[Provided records Boundary: Start]

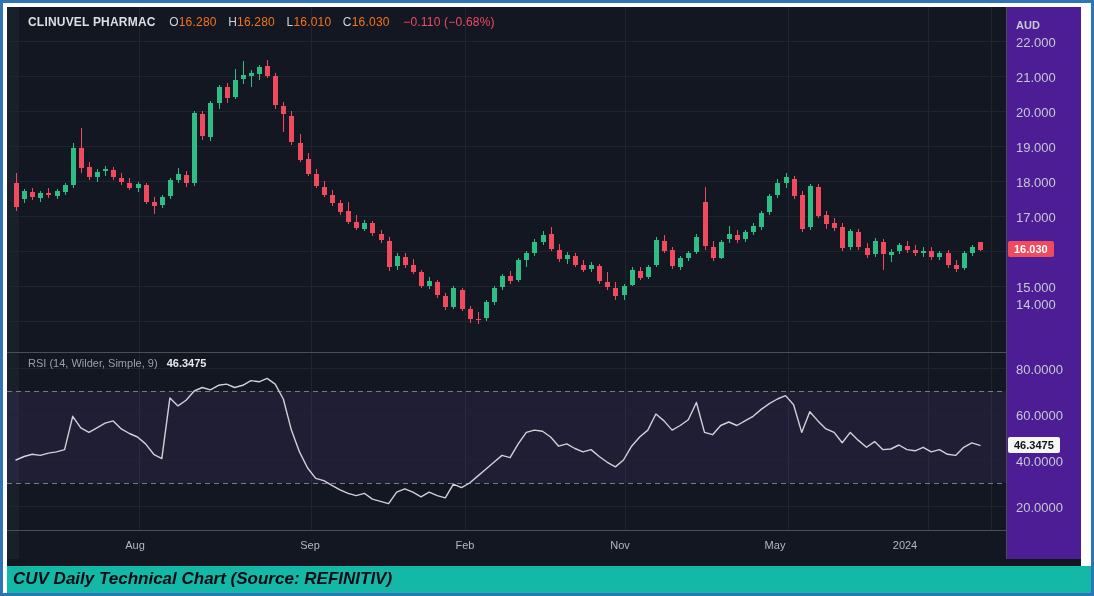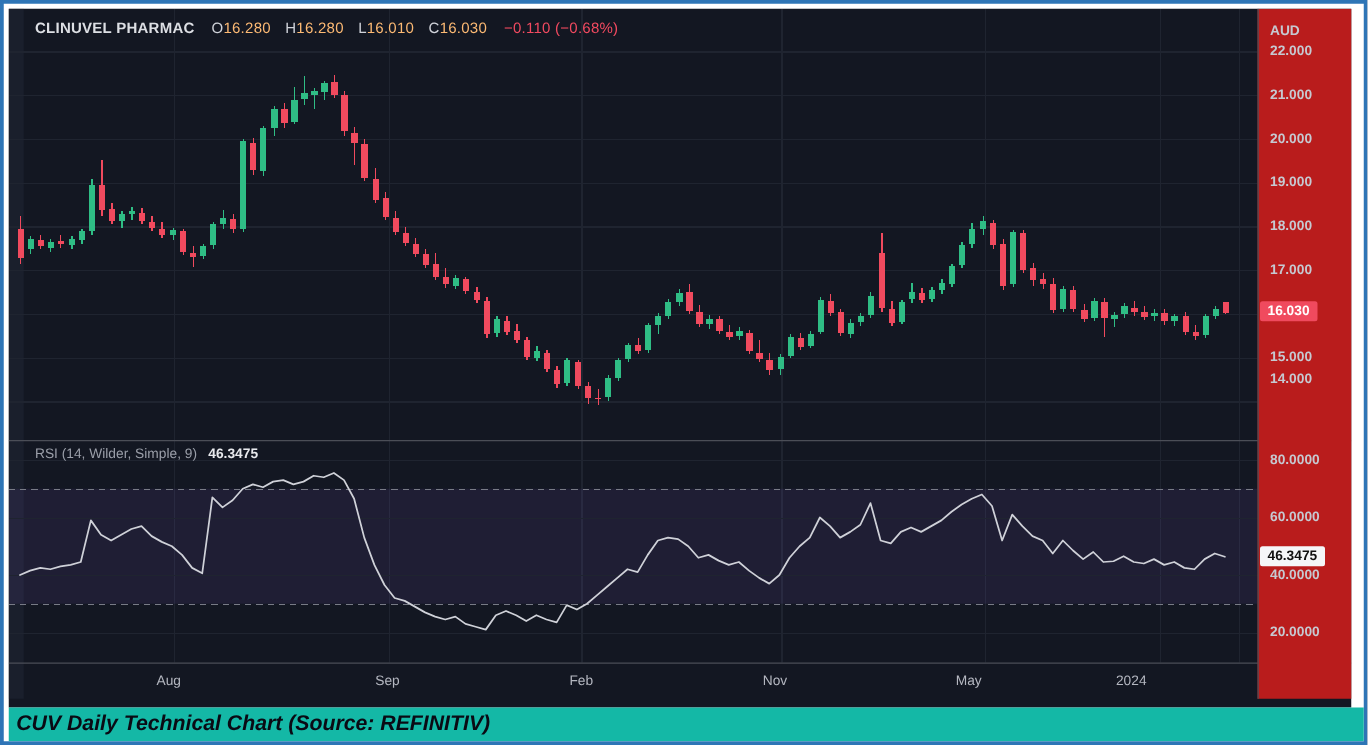--- a/index.html
+++ b/index.html
@@ -22,7 +22,7 @@
   }
   .header .sym{font-weight:bold;color:#dddfe4;margin-right:10px;}
   .header .fld{margin-right:8px;color:#cfd2d9;}
-  .header .fld .v{color:#fdba74;}
+  .header .fld .v{color:#f97316;}
   .header .chg{color:#f24a60;margin-left:2px;}
   .rsi-head{
     position:absolute;left:21px;top:350px;font-size:11px;color:#9b9fa9;white-space:nowrap;

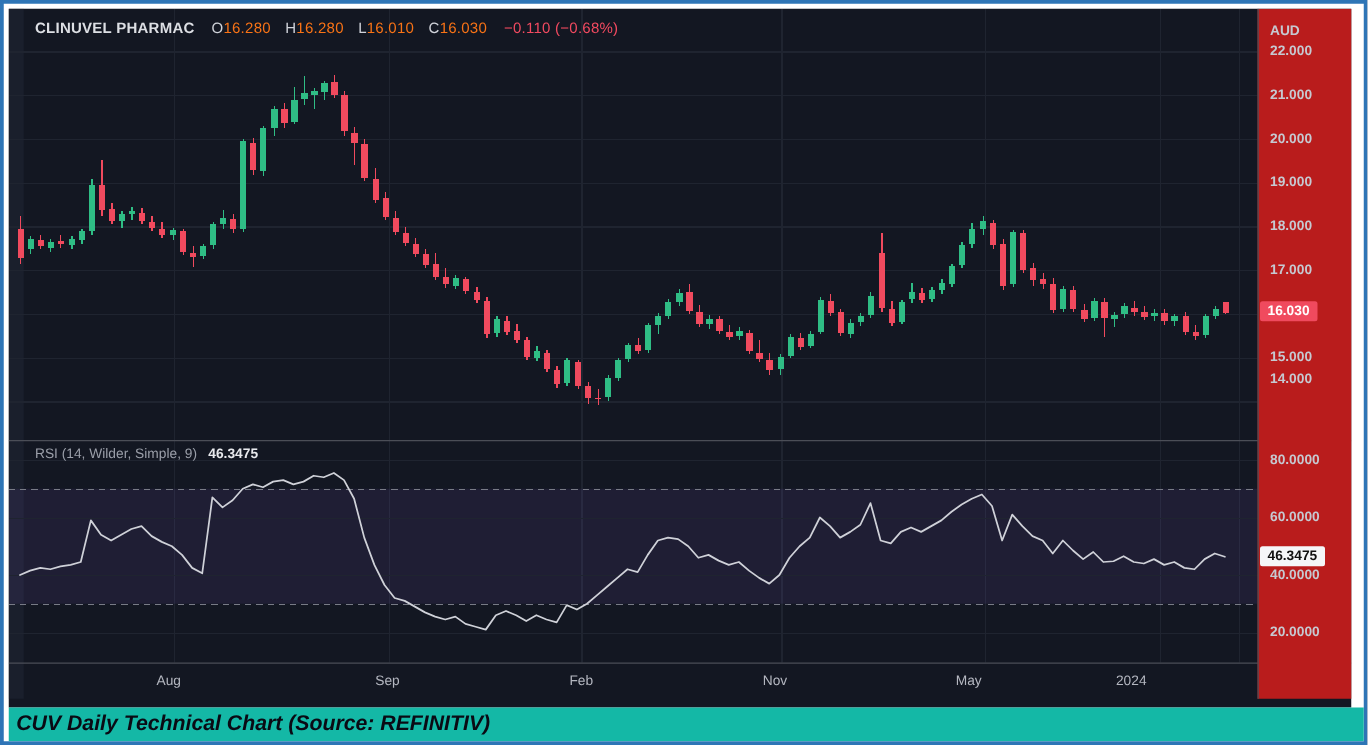--- a/index.html
+++ b/index.html
@@ -30,7 +30,7 @@
   .rsi-head .val{color:#e8e9ed;font-weight:bold;margin-left:6px;}
   .axis{
     position:absolute;left:999px;top:0;width:75px;height:552px;
-    border-left:1px solid #4b4e57;background:#b91c1c;
+    border-left:1px solid #4b4e57;background:#4c1d95;
   }
   .axis .tick{
     position:absolute;left:9px;font-size:11px;color:#c6c9d1;white-space:nowrap;font-weight:bold;

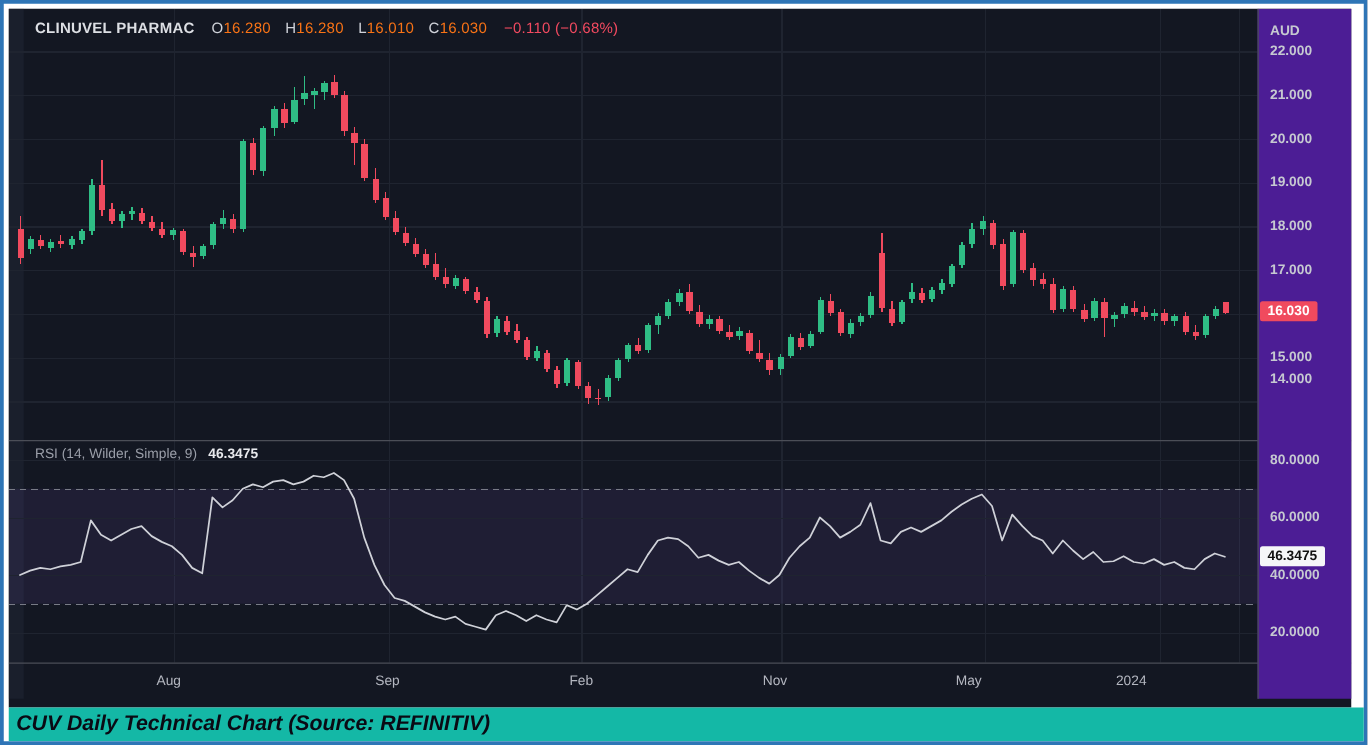--- a/index.html
+++ b/index.html
@@ -33,7 +33,7 @@
     border-left:1px solid #4b4e57;background:#4c1d95;
   }
   .axis .tick{
-    position:absolute;left:9px;font-size:11px;color:#c6c9d1;white-space:nowrap;font-weight:bold;
+    position:absolute;left:9px;font-size:13px;color:#c6c9d1;white-space:nowrap;
   }
   .axis .cur{position:absolute;left:9px;top:12px;font-size:11px;font-weight:bold;color:#c6c9d1;}
   .tag{

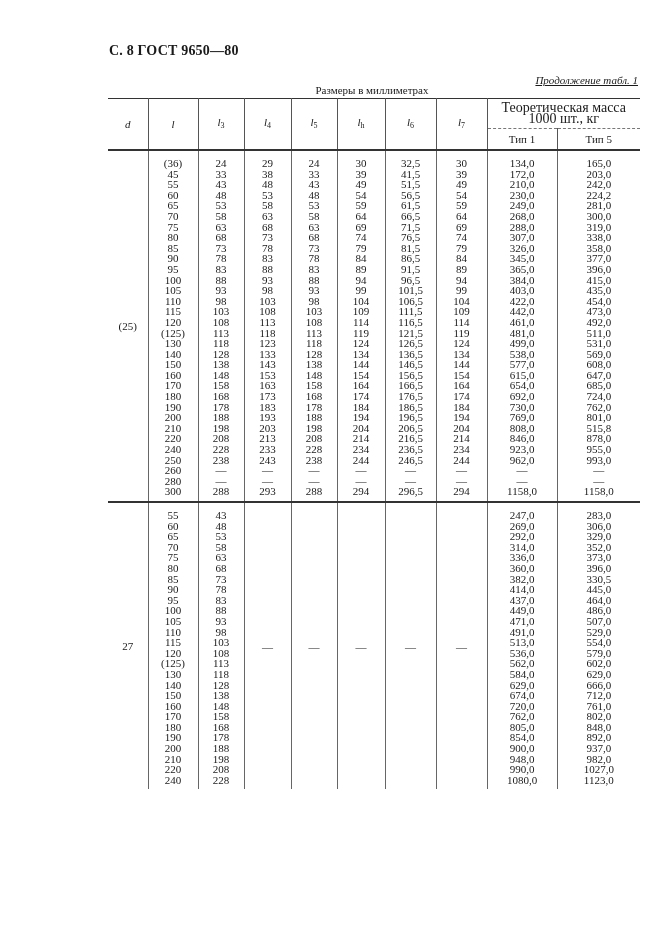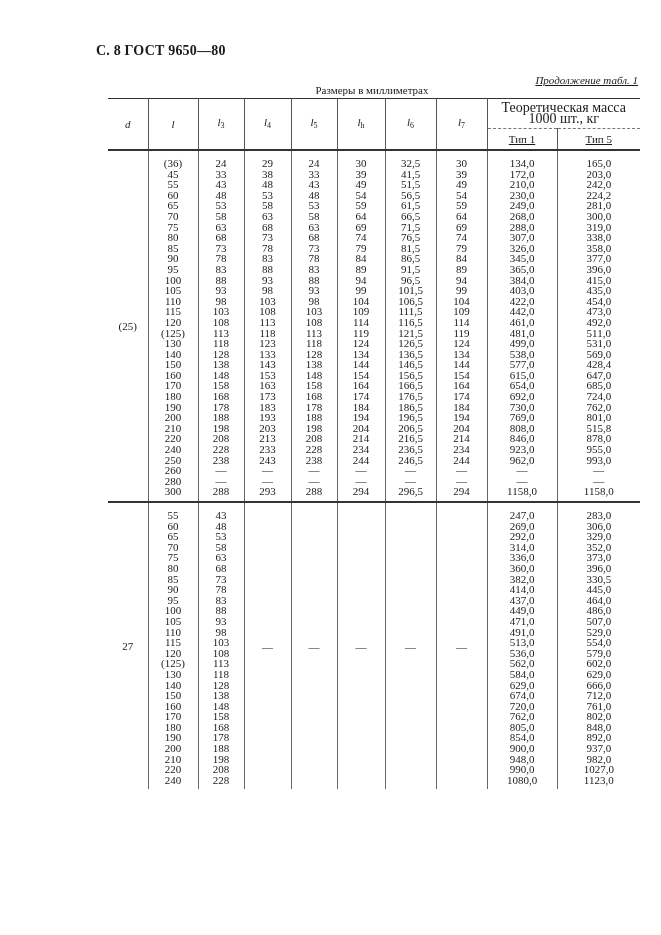--- a/index.html
+++ b/index.html
@@ -5,7 +5,7 @@
   html, body { margin:0; padding:0; background:#ffffff; }
   body { width:661px; height:935px; position:relative; overflow:hidden;
          font-family:"Liberation Serif","DejaVu Serif",serif; color:#1a1a1a; }
-  .page-header { position:absolute; left:96px; top:43px; font-size:14px; font-weight:bold; letter-spacing:0.2px; }
+  .page-header { position:absolute; left:109px; top:43px; font-size:14px; font-weight:bold; letter-spacing:0.2px; }
   .continuation { position:absolute; right:23px; top:74px; font-size:11px; font-style:italic;text-decoration:underline; }
   .units { position:absolute; left:0; width:661px; top:84px; text-align:center; font-size:11px; padding-left:83px; box-sizing:border-box; }
   table.gost { position:absolute; left:108px; top:98px; width:532px; border-collapse:collapse; font-size:11px; line-height:10.6px; }

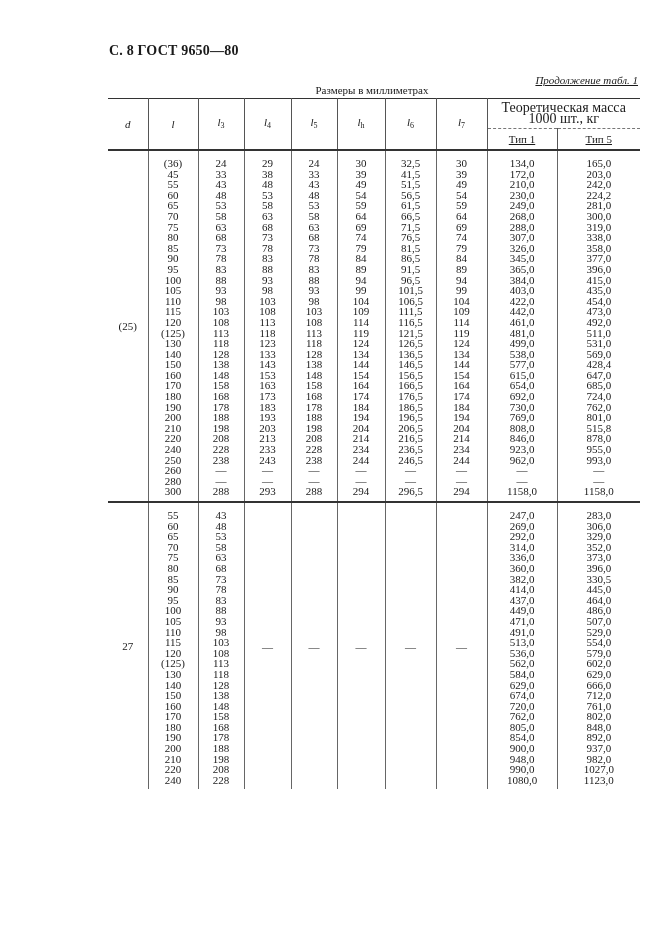--- a/index.html
+++ b/index.html
@@ -12,7 +12,7 @@
   table.gost th { font-weight:normal; border-left:1px solid #555; padding:0; vertical-align:middle; text-align:center; }
   table.gost th:first-child { border-left:none; }
   table.gost thead tr.h1 th { height:29px; }
-  table.gost thead tr.h2 th { height:20px; border-top:1px dashed #777;text-decoration:underline; }
+  table.gost thead tr.h2 th { height:20px; border-top:1px dashed #777; }
   table.gost thead { border-top:1.5px solid #333; border-bottom:2px solid #333; }
   table.gost td { border-left:1px solid #666; padding:0; text-align:center; vertical-align:top; }
   table.gost td:first-child { border-left:none; vertical-align:middle; }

[Provided records Boundary: End]

_Job_. What is needed is an exact copy of the lines from the one containing "border-top:1px dashed #777;text-decoration:underline;" through the last line of the records above, both included.

_Output of the task_.
-  table.gost thead tr.h2 th { height:20px; border-top:1px dashed #777;text-decoration:underline; }
+  table.gost thead tr.h2 th { height:20px; border-top:1px dashed #777; }
   table.gost thead { border-top:1.5px solid #333; border-bottom:2px solid #333; }
   table.gost td { border-left:1px solid #666; padding:0; text-align:center; vertical-align:top; }
   table.gost td:first-child { border-left:none; vertical-align:middle; }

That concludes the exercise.